# Document segment
The Department of Financial Services ("DFS") operates under the direction of the CFO and administers several functions related to the insurance industry. For example, the licensing and discipline of insurance agents, agencies, adjusters and other licensees rest with DFS. DFS also operates the state's division of rehabilitation and liquidation.

Other agencies also can affect segments of the insurance industry. Rules adopted by the State Board of Administration ("SBA") in the administration of the Florida Hurricane Catastrophe Fund ("FHCF") affect property and casualty insurers. The SBA is a collegial body overseen by the Governor, CFO and Attorney General. The Agency for Health Care Administration ("AHCA") adopts rules that might affect health insurers, and AHCA is directed by a secretary appointed by the Governor.

The end result is an insurance regulatory structure in Florida that involves rulemaking by several relevant agencies overseen by different agency heads. To further complicate matters, the Florida legislature in late 2010 revised laws relating to agency rulemaking. New Governor Rick Scott soon followed by issuing an Executive Order designed to prevent agency rules from being an impediment to economic development in this state. This article briefly summarizes Florida rulemaking requirements before outlining the impact of the new law and Executive Order on the rulemaking process.

# Exercise 1
Answer these questions about the passage on Florida insurance regulation:
(a) Under whose direction does the Department of Financial Services operate?
(b) Which three officials oversee the State Board of Administration?
(c) When did the Florida legislature revise the laws on agency rulemaking?
# Exercise 2
Update the passage on Florida insurance regulation, starting with "The end result" and going on through "the rulemaking process.", with "Executive Order" replaced by "Executive Directive".
None of the lines are needed for this work.

# Information shown
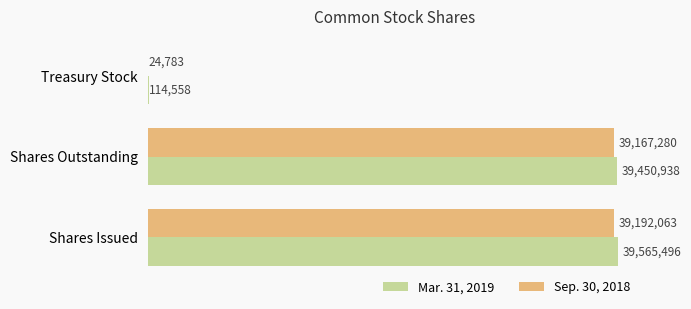

True or false: Sep. 30, 2018 has a value of 39167280 at Shares Outstanding.

True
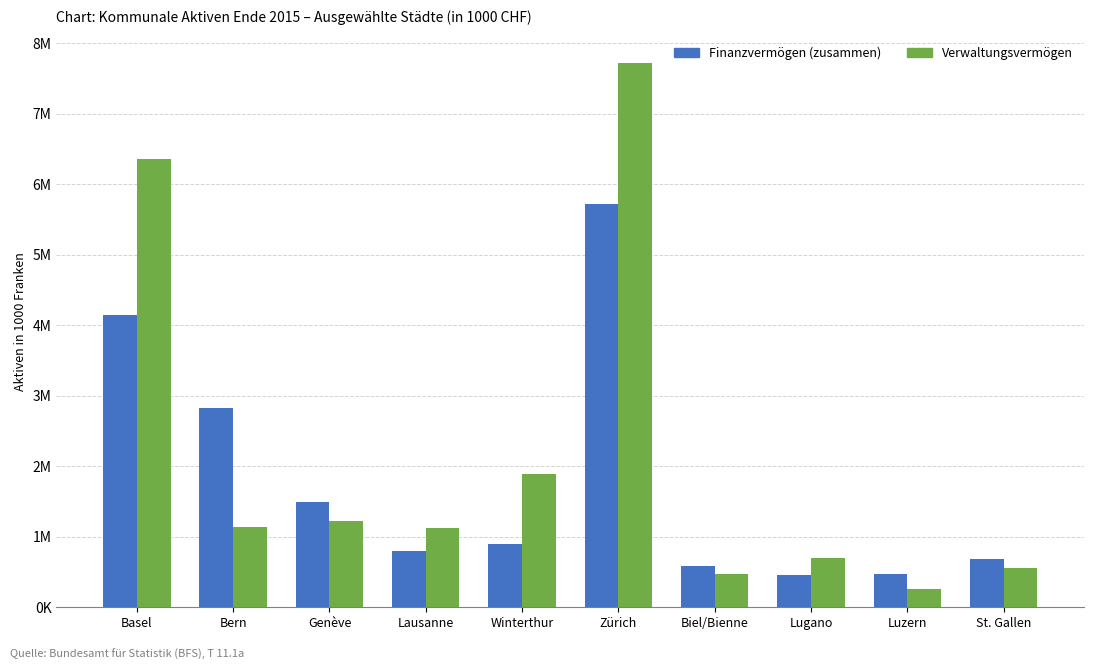

What are all the series names shown in the legend?

Finanzvermögen (zusammen), Verwaltungsvermögen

# Exercise result 1
(a) The CFO.
(b) The Governor, the CFO and the Attorney General.
(c) In late 2010.

# Exercise result 2
The end result is an insurance regulatory structure in Florida that involves rulemaking by several relevant agencies overseen by different agency heads. To further complicate matters, the Florida legislature in late 2010 revised laws relating to agency rulemaking. New Governor Rick Scott soon followed by issuing an Executive Directive designed to prevent agency rules from being an impediment to economic development in this state. This article briefly summarizes Florida rulemaking requirements before outlining the impact of the new law and Executive Directive on the rulemaking process.